TASK REQUIREMENTS:
Pick out and copy each of the lines below that contains the word "после".

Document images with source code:
━━━━━━
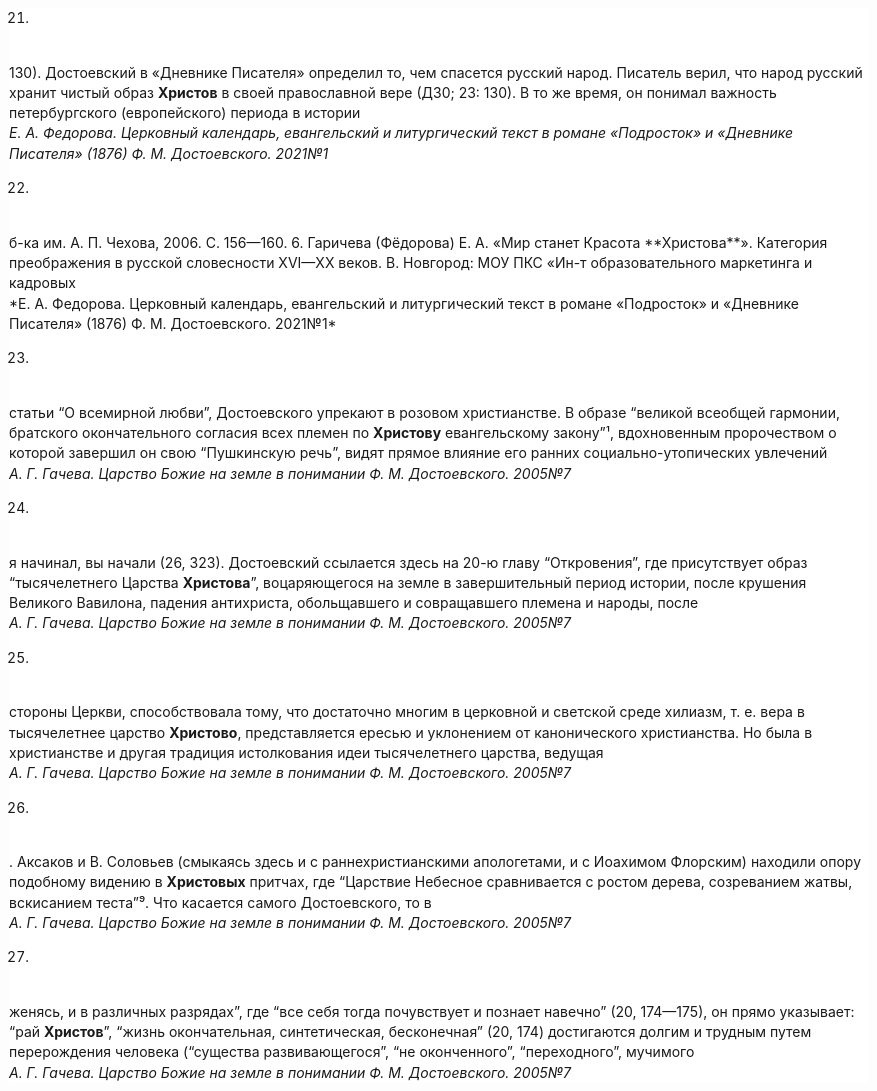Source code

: 21.
<br>130).
  Достоевский в «Дневнике Писателя» определил то, чем спасется русский
  народ. Писатель верил, что народ русский хранит чистый образ **Христов** в
  своей православной вере (Д30; 23: 130). В то же время, он понимал
  важность петербургского (европейского) периода в истории 
<br> *Е. А. Федорова. Церковный календарь, евангельский и литургический текст в романе «Подросток» и «Дневнике Писателя» (1876) Ф. М. Достоевского. 2021№1* 

22.
<br>
      б-ка им. А. П. Чехова, 2006. С. 156—160.
  6.  Гаричева (Фёдорова) Е. А. «Мир станет Красота **Христова**». Категория
      преображения в русской словесности XVI—XX веков. В. Новгород: МОУ
      ПКС «Ин-т образовательного маркетинга и кадровых 
<br> *Е. А. Федорова. Церковный календарь, евангельский и литургический текст в романе «Подросток» и «Дневнике Писателя» (1876) Ф. М. Достоевского. 2021№1* 

23.
<br>статьи “О всемирной любви”, Достоевского упрекают в розовом
  христианстве. В образе “великой всеобщей гармонии, братского
  окончательного согласия всех племен по **Христову** евангельскому закону”¹,
  вдохновенным пророчеством о которой завершил он свою “Пушкинскую речь”,
  видят прямое влияние его ранних социально-утопических увлечений
<br> *А. Г. Гачева. Царство Божие на земле в понимании Ф. М. Достоевского. 2005№7* 

24.
<br>я
  начинал, вы начали (26, 323).
  Достоевский ссылается здесь на 20-ю главу “Откровения”, где присутствует
  образ “тысячелетнего Царства **Христова**”, воцаряющегося на земле в
  завершительный период истории, после крушения Великого Вавилона, падения
  антихриста, обольщавшего и совращавшего племена и народы, после
<br> *А. Г. Гачева. Царство Божие на земле в понимании Ф. М. Достоевского. 2005№7* 

25.
<br>стороны Церкви,
  способствовала тому, что достаточно многим в церковной и светской среде
  хилиазм, т. е. вера в тысячелетнее царство **Христово**, представляется
  ересью и уклонением от канонического христианства.
  Но была в христианстве и другая традиция истолкования идеи тысячелетнего
  царства, ведущая 
<br> *А. Г. Гачева. Царство Божие на земле в понимании Ф. М. Достоевского. 2005№7* 

26.
<br>. Аксаков и В. Соловьев
  (смыкаясь здесь и с раннехристианскими апологетами, и с Иоахимом
  Флорским) находили опору подобному видению в **Христовых** притчах, где
  “Царствие Небесное сравнивается с ростом дерева, созреванием жатвы,
  вскисанием теста”⁹. Что касается самого Достоевского, то в 
<br> *А. Г. Гачева. Царство Божие на земле в понимании Ф. М. Достоевского. 2005№7* 

27.
<br>женясь, и в различных
  разрядах”, где “все себя тогда почувствует и познает навечно” (20,
  174—175), он прямо указывает: “рай **Христов**”, “жизнь окончательная,
  синтетическая, бесконечная” (20, 174) достигаются долгим и трудным путем
  перерождения человека (“существа развивающегося”, “не оконченного”,
  “переходного”, мучимого 
<br> *А. Г. Гачева. Царство Божие на земле в понимании Ф. М. Достоевского. 2005№7*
━━━━━━
YOUR SOLUTION:
  завершительный период истории, после крушения Великого Вавилона, падения
  антихриста, обольщавшего и совращавшего племена и народы, после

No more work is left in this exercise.